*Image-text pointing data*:
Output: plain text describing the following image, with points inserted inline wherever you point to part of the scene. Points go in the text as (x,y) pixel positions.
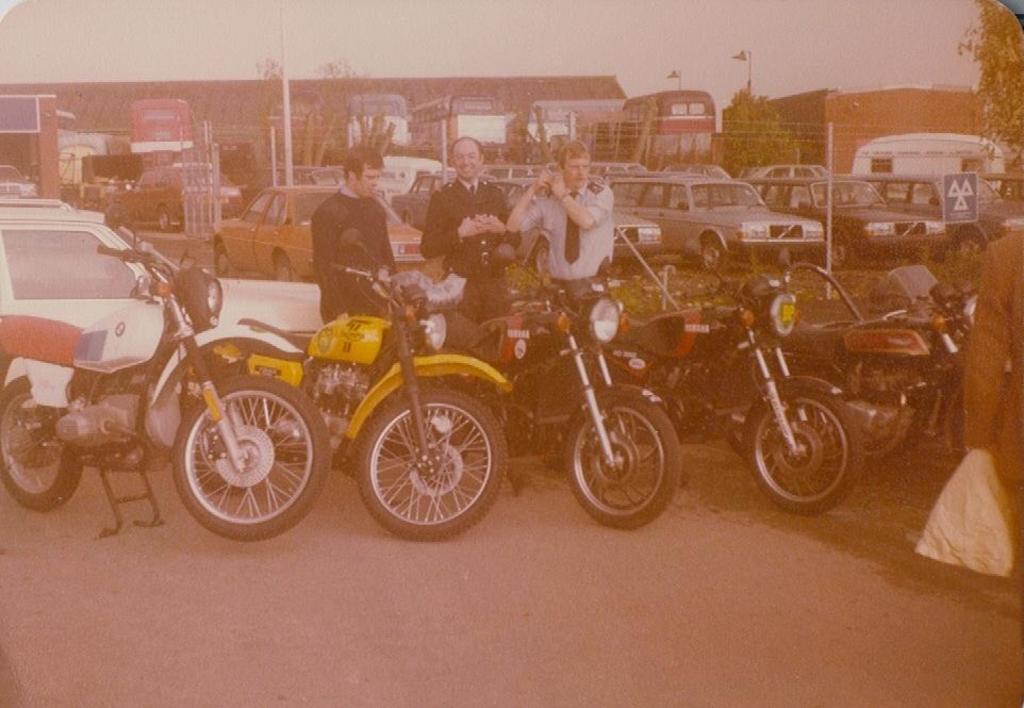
In this image we can see motorcycles (529,325) and other vehicles (258,241). There are few people (464,226) standing. In the back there are trees (757,164). Also there are buildings (214,106). And there is sky (583,59).
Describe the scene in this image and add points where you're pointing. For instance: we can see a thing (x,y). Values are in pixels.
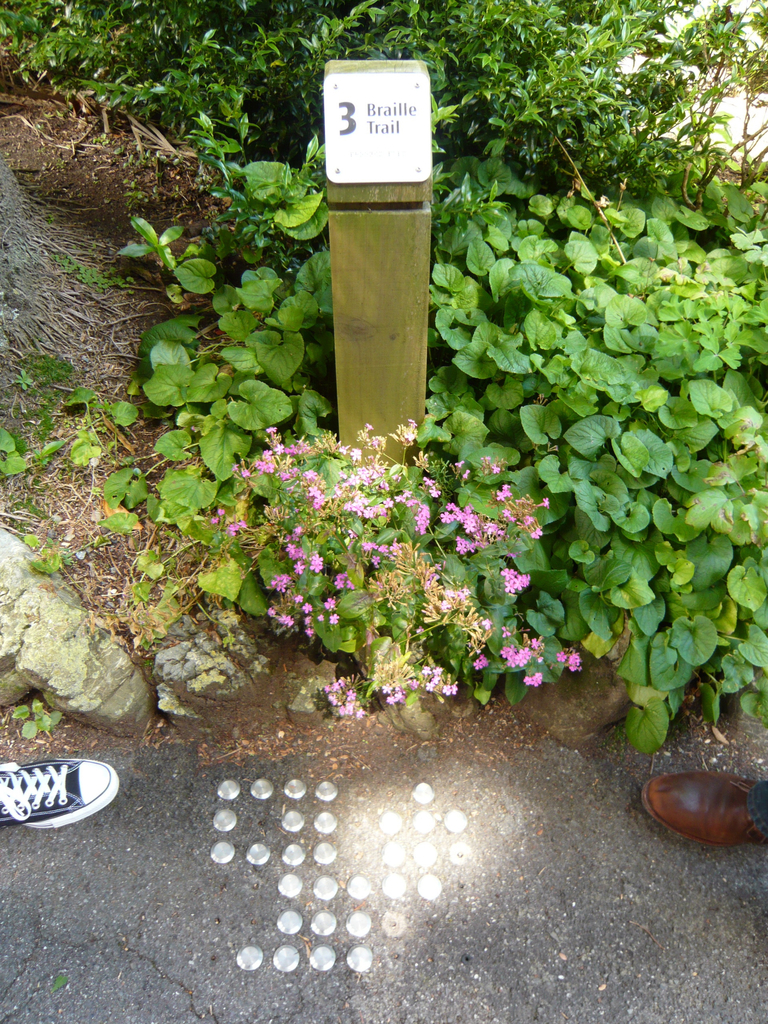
This image is taken outdoors. At the bottom of the image (228,906) there is a road (408,928) and there is a braille trail (317,891). On the left (8,791) and right sides of the image there are two persons (714,777). In the background (303,364) there are a few plants (269,531) and a board (347,163) with a text (404,112) on it.
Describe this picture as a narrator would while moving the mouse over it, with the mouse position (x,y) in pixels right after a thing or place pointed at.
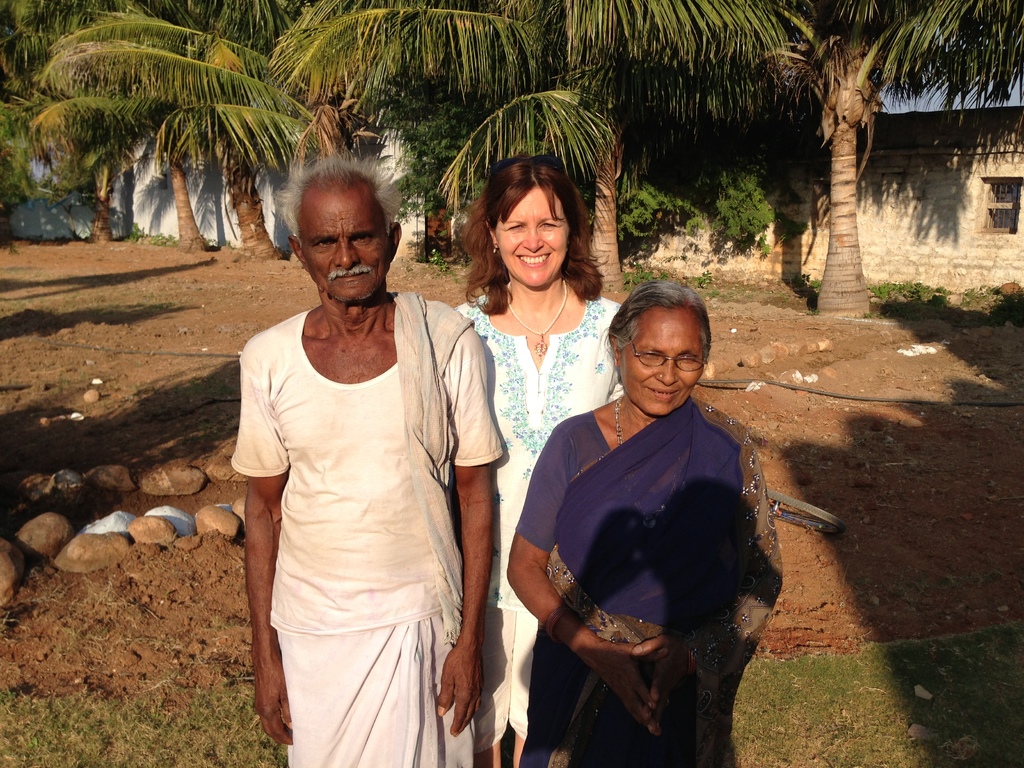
In this picture I can see three persons (298,217) standing, there are rocks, plants (812,293), grass (232,748), there are trees (1010,52), and in the background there are walls (793,209).
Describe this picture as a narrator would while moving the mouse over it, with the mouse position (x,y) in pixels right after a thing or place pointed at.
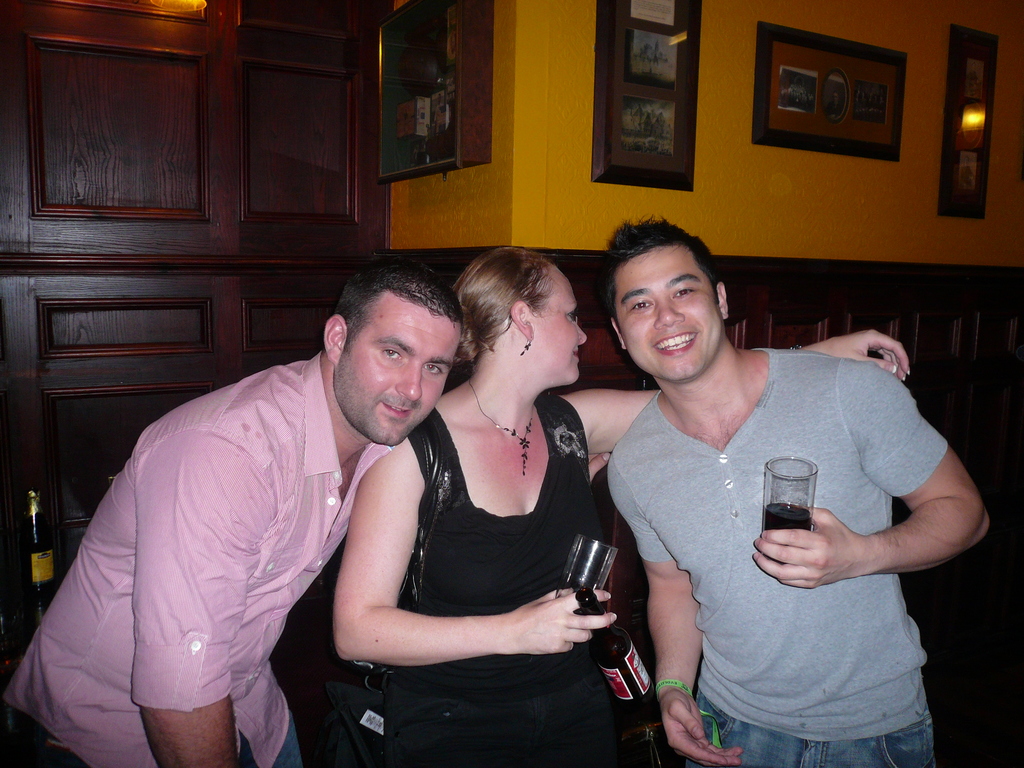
There are 3 people (536,610). The right side of the person (729,453) is smiling and holding like a glass (769,491). The left side of the person (204,441) is standing and smiling. The center of the person (455,494) is holding glass (569,575) and bottle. We can see in the background (599,123) there is a photo frames (625,86), walls (586,156) and cupboards (148,248).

*Exercise requirements*: A faithful reproduction of every entry, with no pictures, is the expected answer.

*Exercise answer*:
Output: plain text describing the following image, with points inserted inline wherever you point to part of the scene. Points go in the text as (x,y) pixel positions.
In this image we can see motorcycles (529,325) and other vehicles (258,241). There are few people (464,226) standing. In the back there are trees (757,164). Also there are buildings (214,106). And there is sky (583,59).
Describe the scene in this image and add points where you're pointing. For instance: we can see a thing (x,y). Values are in pixels.
This image is taken outdoors. At the bottom of the image (228,906) there is a road (408,928) and there is a braille trail (317,891). On the left (8,791) and right sides of the image there are two persons (714,777). In the background (303,364) there are a few plants (269,531) and a board (347,163) with a text (404,112) on it.
Describe this picture as a narrator would while moving the mouse over it, with the mouse position (x,y) in pixels right after a thing or place pointed at.
In this picture I can see three persons (298,217) standing, there are rocks, plants (812,293), grass (232,748), there are trees (1010,52), and in the background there are walls (793,209).
Describe this picture as a narrator would while moving the mouse over it, with the mouse position (x,y) in pixels right after a thing or place pointed at.
There are 3 people (536,610). The right side of the person (729,453) is smiling and holding like a glass (769,491). The left side of the person (204,441) is standing and smiling. The center of the person (455,494) is holding glass (569,575) and bottle. We can see in the background (599,123) there is a photo frames (625,86), walls (586,156) and cupboards (148,248).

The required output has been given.